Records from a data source

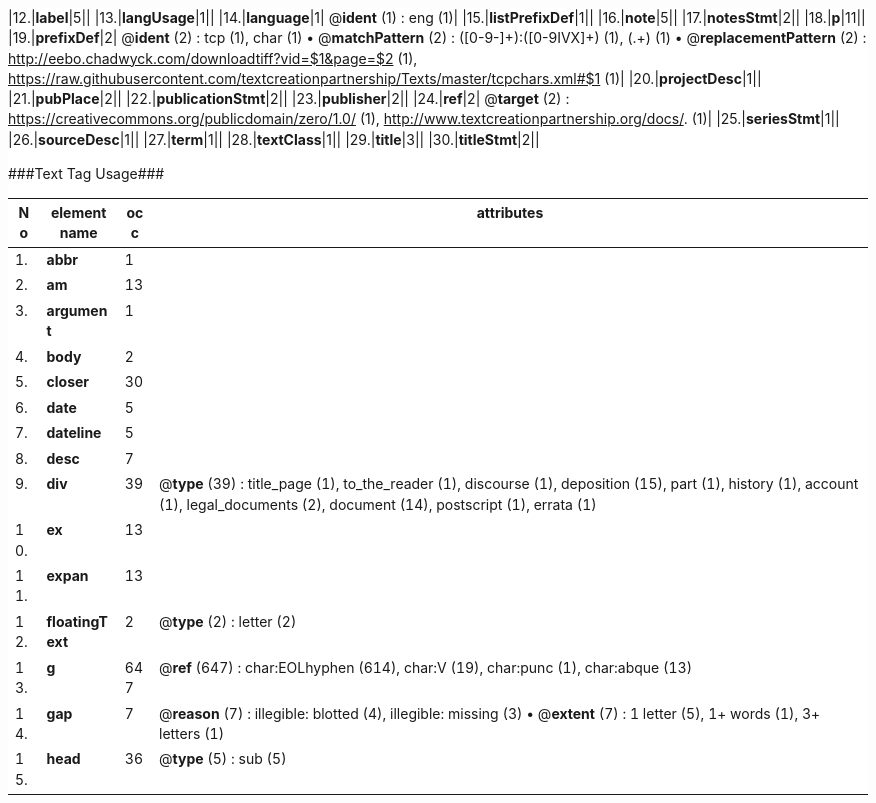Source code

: |12.|__label__|5||
|13.|__langUsage__|1||
|14.|__language__|1| @__ident__ (1) : eng (1)|
|15.|__listPrefixDef__|1||
|16.|__note__|5||
|17.|__notesStmt__|2||
|18.|__p__|11||
|19.|__prefixDef__|2| @__ident__ (2) : tcp (1), char (1)  •  @__matchPattern__ (2) : ([0-9\-]+):([0-9IVX]+) (1), (.+) (1)  •  @__replacementPattern__ (2) : http://eebo.chadwyck.com/downloadtiff?vid=$1&page=$2 (1), https://raw.githubusercontent.com/textcreationpartnership/Texts/master/tcpchars.xml#$1 (1)|
|20.|__projectDesc__|1||
|21.|__pubPlace__|2||
|22.|__publicationStmt__|2||
|23.|__publisher__|2||
|24.|__ref__|2| @__target__ (2) : https://creativecommons.org/publicdomain/zero/1.0/ (1), http://www.textcreationpartnership.org/docs/. (1)|
|25.|__seriesStmt__|1||
|26.|__sourceDesc__|1||
|27.|__term__|1||
|28.|__textClass__|1||
|29.|__title__|3||
|30.|__titleStmt__|2||


###Text Tag Usage###

|No|element name|occ|attributes|
|---|---|---|---|
|1.|__abbr__|1||
|2.|__am__|13||
|3.|__argument__|1||
|4.|__body__|2||
|5.|__closer__|30||
|6.|__date__|5||
|7.|__dateline__|5||
|8.|__desc__|7||
|9.|__div__|39| @__type__ (39) : title_page (1), to_the_reader (1), discourse (1), deposition (15), part (1), history (1), account (1), legal_documents (2), document (14), postscript (1), errata (1)|
|10.|__ex__|13||
|11.|__expan__|13||
|12.|__floatingText__|2| @__type__ (2) : letter (2)|
|13.|__g__|647| @__ref__ (647) : char:EOLhyphen (614), char:V (19), char:punc (1), char:abque (13)|
|14.|__gap__|7| @__reason__ (7) : illegible: blotted (4), illegible: missing (3)  •  @__extent__ (7) : 1 letter (5), 1+ words (1), 3+ letters (1)|
|15.|__head__|36| @__type__ (5) : sub (5)|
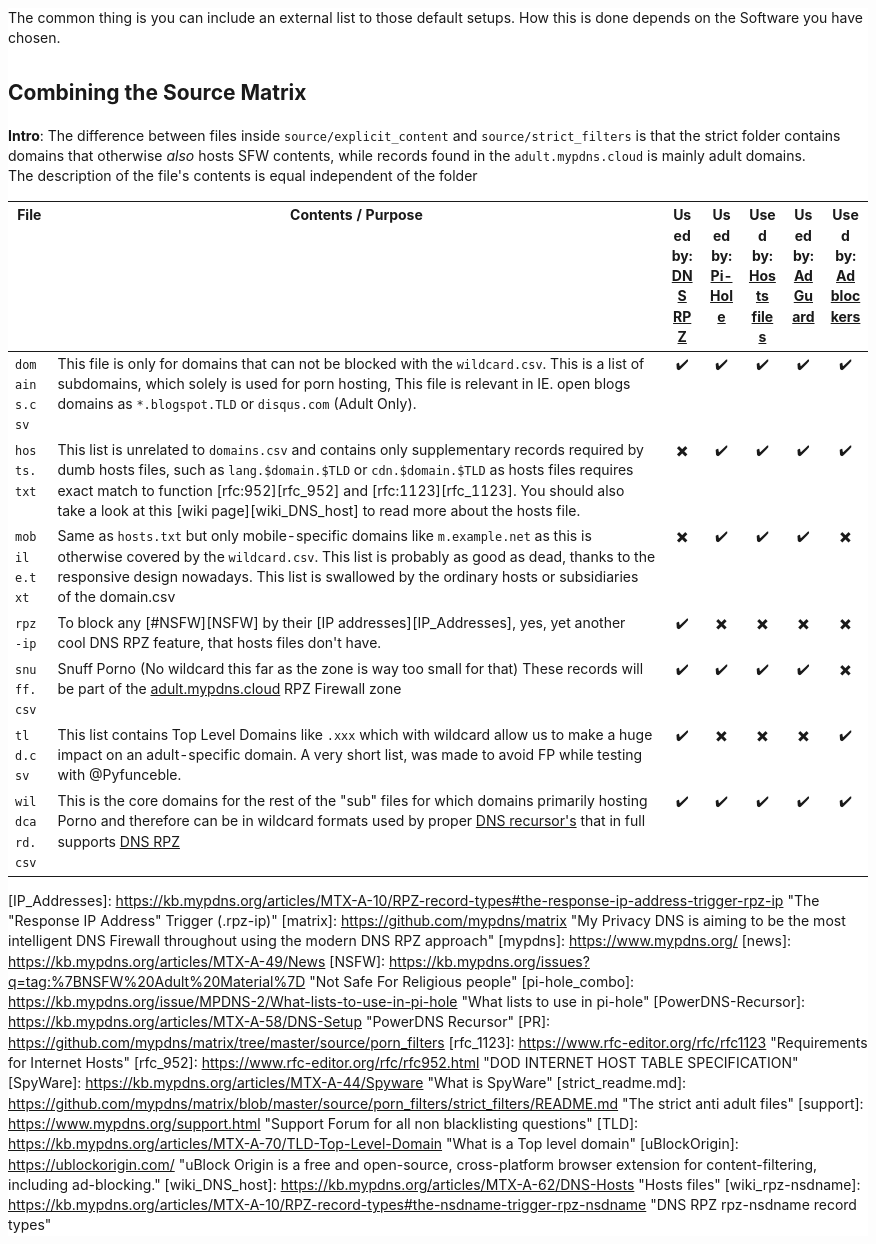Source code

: The common thing is you can include an external list to those default setups.
How this is done depends on the Software you have chosen.

## Combining the Source Matrix

**Intro**: The difference between files inside `source/explicit_content` and
`source/strict_filters` is that the strict folder contains domains that
otherwise *also* hosts SFW contents, while records found in the
`adult.mypdns.cloud` is mainly adult domains.<br>The description of the file's
contents is equal independent of the folder

| File                   | Contents / Purpose                                                                                                                                                                                                                                                                                                                                             | Used by:<br>[DNS RPZ](#dns-rpz-firewall) | Used by:<br>[Pi-Hole](#pi-hole) | Used by:<br>[Hosts files](#hosts-files) | Used by:<br>[AdGuard](#adguard) | Used by:<br />[Ad blockers](#ad-blockers) |
|------------------------|----------------------------------------------------------------------------------------------------------------------------------------------------------------------------------------------------------------------------------------------------------------------------------------------------------------------------------------------------------------|:----------------------------------------:|:-------------------------------:|:---------------------------------------:|:-------------------------------:|:-----------------------------------------:|
| `domains.csv`          | This file is only for domains that can not be blocked with the `wildcard.csv`. This is a list of subdomains, which solely is used for porn hosting, This file is relevant in IE. open blogs domains as `*.blogspot.TLD` or `disqus.com` (Adult Only).                                                                                                          |            :heavy_check_mark:            |       :heavy_check_mark:        |           :heavy_check_mark:            |       :heavy_check_mark:        |            :heavy_check_mark:             |
| `hosts.txt`            | This list is unrelated to `domains.csv` and contains only supplementary records required by dumb hosts files, such as `lang.$domain.$TLD` or `cdn.$domain.$TLD` as hosts files requires exact match to function [rfc:952][rfc_952] and [rfc:1123][rfc_1123]. You should also take a look at this [wiki page][wiki_DNS_host] to read more about the hosts file. |         :heavy_multiplication_x:         |       :heavy_check_mark:        |           :heavy_check_mark:            |       :heavy_check_mark:        |            :heavy_check_mark:             |
| `mobile.txt`           | Same as `hosts.txt` but only mobile-specific domains like `m.example.net` as this is otherwise covered by the `wildcard.csv`. This list is probably as good as dead, thanks to the responsive design nowadays. This list is swallowed by the ordinary hosts or subsidiaries of the domain.csv                                                                  |         :heavy_multiplication_x:         |       :heavy_check_mark:        |           :heavy_check_mark:            |       :heavy_check_mark:        |         :heavy_multiplication_x:          |
| `rpz-ip`               | To block any [#NSFW][NSFW] by their [IP addresses][IP_Addresses], yes, yet another cool DNS RPZ feature, that hosts files don't have.                                                                                                                                                                                                                          |            :heavy_check_mark:            |    :heavy_multiplication_x:     |        :heavy_multiplication_x:         |    :heavy_multiplication_x:     |         :heavy_multiplication_x:          |
| `snuff.csv`            | Snuff Porno (No wildcard this far as the zone is way too small for that) These records will be part of the [adult.mypdns.cloud][adult.mypdns.cloud] RPZ Firewall zone                                                                                                                                                                                          |            :heavy_check_mark:            |       :heavy_check_mark:        |           :heavy_check_mark:            |       :heavy_check_mark:        |         :heavy_multiplication_x:          |
| `tld.csv`              | This list contains Top Level Domains like `.xxx` which with wildcard allow us to make a huge impact on an adult-specific domain. A very short list, was made to avoid FP while testing with @Pyfunceble.                                                                                                                                                       |            :heavy_check_mark:            |    :heavy_multiplication_x:     |        :heavy_multiplication_x:         |    :heavy_multiplication_x:     |            :heavy_check_mark:             |
| `wildcard.csv`         | This is the core domains for the rest of the "sub" files for which domains primarily hosting Porno and therefore can be in wildcard formats used by proper [DNS recursor's][DNS-resolver] that in full supports [DNS RPZ][DNS_RPZ]                                                                                                                             |            :heavy_check_mark:            |       :heavy_check_mark:        |           :heavy_check_mark:            |       :heavy_check_mark:        |            :heavy_check_mark:             |

[//]: # (The Link section)
[adult.mypdns.cloud]: https://kb.mypdns.org/articles/MTX/RPZ-List#adultmypdnscloud "RPZ zone adult.mypdns.cloud"
[contact]: https://www.mypdns.org/support.html "Get in touch with My Privacy DNS"
[CONTRIBUTING]: https://kb.mypdns.org/articles/MTX-A-1/Contributing "How to contribute to My Privacy DNS"
[DNS_RPZ]: https://kb.mypdns.org/articles/MTX/rpz/ "DNS RPZ Firewall"
[DNS-hosts]: https://kb.mypdns.org/articles/MTX-A-62/DNS-Hosts#location-in-the-file-system "hosts files locations"
[DNS-resolver]: https://kb.mypdns.org/articles/MTX-A-60/DNS-Resolver "DNS recursors and DNS resolver"
[DNS]: https://kb.mypdns.org/articles/MTX-A-9/DNS ""
[Domains-Only Syntax]: https://github.com/AdguardTeam/AdGuardHome/wiki/Hosts-Blocklists#domains-only-syntax
[FalsePositive]: https://kb.mypdns.org/articles/MTX-A-82/False-Positive "What is: False Positive"
[ICS-Bind9]: https://www.isc.org/bind/
[IP_Addresses]: https://kb.mypdns.org/articles/MTX-A-10/RPZ-record-types#the-response-ip-address-trigger-rpz-ip "The "Response IP Address" Trigger (.rpz-ip)"
[matrix]: https://github.com/mypdns/matrix "My Privacy DNS is aiming to be the most intelligent DNS Firewall throughout using the modern DNS RPZ approach"
[mypdns]: https://www.mypdns.org/
[news]: https://kb.mypdns.org/articles/MTX-A-49/News
[NSFW]: https://kb.mypdns.org/issues?q=tag:%7BNSFW%20Adult%20Material%7D "Not Safe For Religious people"
[pi-hole_combo]: https://kb.mypdns.org/issue/MPDNS-2/What-lists-to-use-in-pi-hole "What lists to use in pi-hole"
[PowerDNS-Recursor]: https://kb.mypdns.org/articles/MTX-A-58/DNS-Setup "PowerDNS Recursor"
[PR]: https://github.com/mypdns/matrix/tree/master/source/porn_filters
[rfc_1123]: https://www.rfc-editor.org/rfc/rfc1123 "Requirements for Internet Hosts"
[rfc_952]: https://www.rfc-editor.org/rfc/rfc952.html "DOD INTERNET HOST TABLE SPECIFICATION"
[SpyWare]: https://kb.mypdns.org/articles/MTX-A-44/Spyware "What is SpyWare"
[strict_readme.md]: https://github.com/mypdns/matrix/blob/master/source/porn_filters/strict_filters/README.md "The strict anti adult files"
[support]: https://www.mypdns.org/support.html "Support Forum for all non blacklisting questions"
[TLD]: https://kb.mypdns.org/articles/MTX-A-70/TLD-Top-Level-Domain "What is a Top level domain"
[uBlockOrigin]: https://ublockorigin.com/ "uBlock Origin is a free and open-source, cross-platform browser extension for content-filtering, including ad-blocking."
[wiki_DNS_host]: https://kb.mypdns.org/articles/MTX-A-62/DNS-Hosts "Hosts files"
[wiki_rpz-nsdname]: https://kb.mypdns.org/articles/MTX-A-10/RPZ-record-types#the-nsdname-trigger-rpz-nsdname "DNS RPZ rpz-nsdname record types"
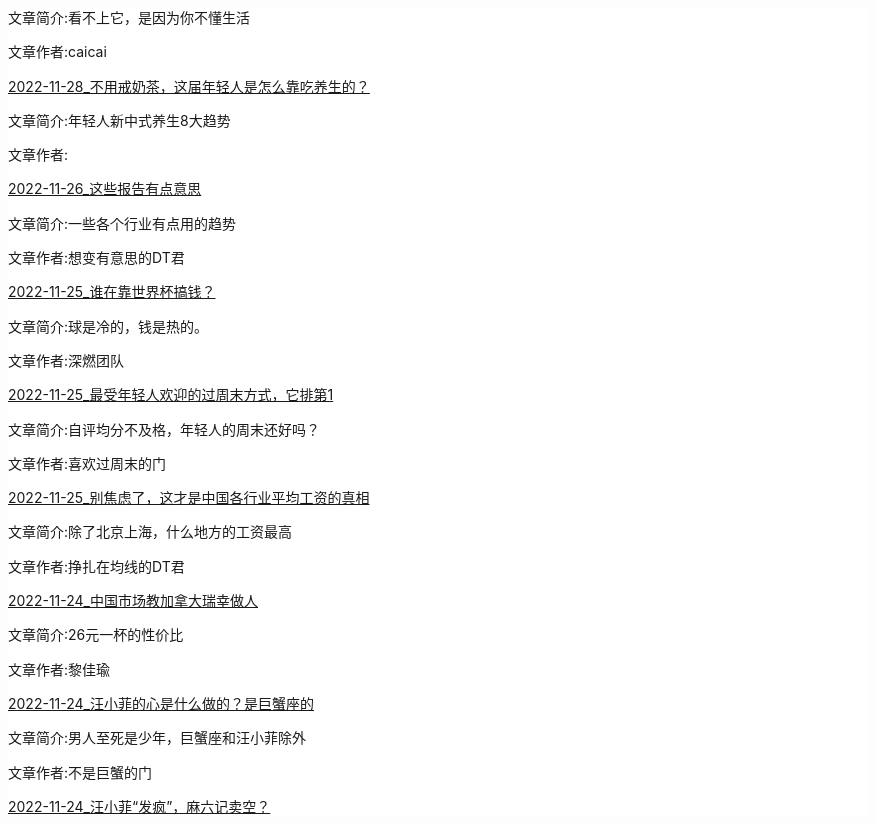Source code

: 文章简介:看不上它，是因为你不懂生活

文章作者:caicai

[2022-11-28_不用戒奶茶，这届年轻人是怎么靠吃养生的？](http://mp.weixin.qq.com/s?__biz=Mzg5NDg2NjMyMg==&mid=2247645916&idx=1&sn=65082374f9706eccdd85070d7f8f5dd7&chksm=c015fc21f7627537b313c4da46d78b5aa8414944e791c3e40c66f382dfdba04d77e58cad4c57&scene=27#wechat_redirect)

文章简介:年轻人新中式养生8大趋势

文章作者:

[2022-11-26_这些报告有点意思](http://mp.weixin.qq.com/s?__biz=Mzg5NDg2NjMyMg==&mid=2247645915&idx=1&sn=2bbb5f56dbf31787df5b5928a3278a9f&chksm=c015fc26f762753020b9943b53207587ef330c33b45386cbf5348c0ed21944202ff41c4000fb&scene=27#wechat_redirect)

文章简介:一些各个行业有点用的趋势

文章作者:想变有意思的DT君

[2022-11-25_谁在靠世界杯搞钱？](http://mp.weixin.qq.com/s?__biz=Mzg5NDg2NjMyMg==&mid=2247645914&idx=2&sn=94a09deaad52e846c23eeaebd65a693e&chksm=c015fc27f7627531cb9589ab579f43d545854a18dbc616a2705f47f96006617f3fb750158b43&scene=27#wechat_redirect)

文章简介:球是冷的，钱是热的。

文章作者:深燃团队

[2022-11-25_最受年轻人欢迎的过周末方式，它排第1](http://mp.weixin.qq.com/s?__biz=Mzg5NDg2NjMyMg==&mid=2247645914&idx=3&sn=ddb0f1f862007c26b1ebc6053e788221&chksm=c015fc27f762753103d9904a24f291cb4296c0c4b604b863600ed1661402170385c5c0bda8ec&scene=27#wechat_redirect)

文章简介:自评均分不及格，年轻人的周末还好吗？

文章作者:喜欢过周末的门

[2022-11-25_别焦虑了，这才是中国各行业平均工资的真相](http://mp.weixin.qq.com/s?__biz=Mzg5NDg2NjMyMg==&mid=2247645914&idx=1&sn=40b44f2d65ff956d7cf5528f8bbc784e&chksm=c015fc27f76275317bce4ed0990a6ed2a229b9289213eb8ad3a4ca3727c4a6ea1744a1e098a2&scene=27#wechat_redirect)

文章简介:除了北京上海，什么地方的工资最高

文章作者:挣扎在均线的DT君

[2022-11-24_中国市场教加拿大瑞幸做人](http://mp.weixin.qq.com/s?__biz=Mzg5NDg2NjMyMg==&mid=2247645913&idx=2&sn=00392766ab57608d6fee51ec021d3a0c&chksm=c015fc24f7627532cbf755ecac970470e98020622092edac2e4d4da3fa5faeabd88782c58fdd&scene=27#wechat_redirect)

文章简介:26元一杯的性价比

文章作者:黎佳瑜

[2022-11-24_汪小菲的心是什么做的？是巨蟹座的](http://mp.weixin.qq.com/s?__biz=Mzg5NDg2NjMyMg==&mid=2247645913&idx=3&sn=1ab484e9b733e04a39421684a97b608e&chksm=c015fc24f7627532f161868dbca66db4d5b97f3f9fa1523af7bbbad52a749cfe8961214b4799&scene=27#wechat_redirect)

文章简介:男人至死是少年，巨蟹座和汪小菲除外

文章作者:不是巨蟹的门

[2022-11-24_汪小菲“发疯”，麻六记卖空？](http://mp.weixin.qq.com/s?__biz=Mzg5NDg2NjMyMg==&mid=2247645913&idx=1&sn=cb597cc8f8437e79386e6667745f7bc3&chksm=c015fc24f7627532e4b6eaca07b1c7f7110862c7dfca11ce598da2b1a108208744308df0ad87&scene=27#wechat_redirect)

▶ [WHAT TO WORK ON]: Update the lines from the one containing "those default setups." through the one containing "contents is equal independent of the folder", inclusive, by swapping every "folder" for "directory" and leaving everything else as it is.

▶ [ANSWER SECTION]:
: The common thing is you can include an external list to those default setups.
How this is done depends on the Software you have chosen.

## Combining the Source Matrix

**Intro**: The difference between files inside `source/explicit_content` and
`source/strict_filters` is that the strict directory contains domains that
otherwise *also* hosts SFW contents, while records found in the
`adult.mypdns.cloud` is mainly adult domains.<br>The description of the file's
contents is equal independent of the directory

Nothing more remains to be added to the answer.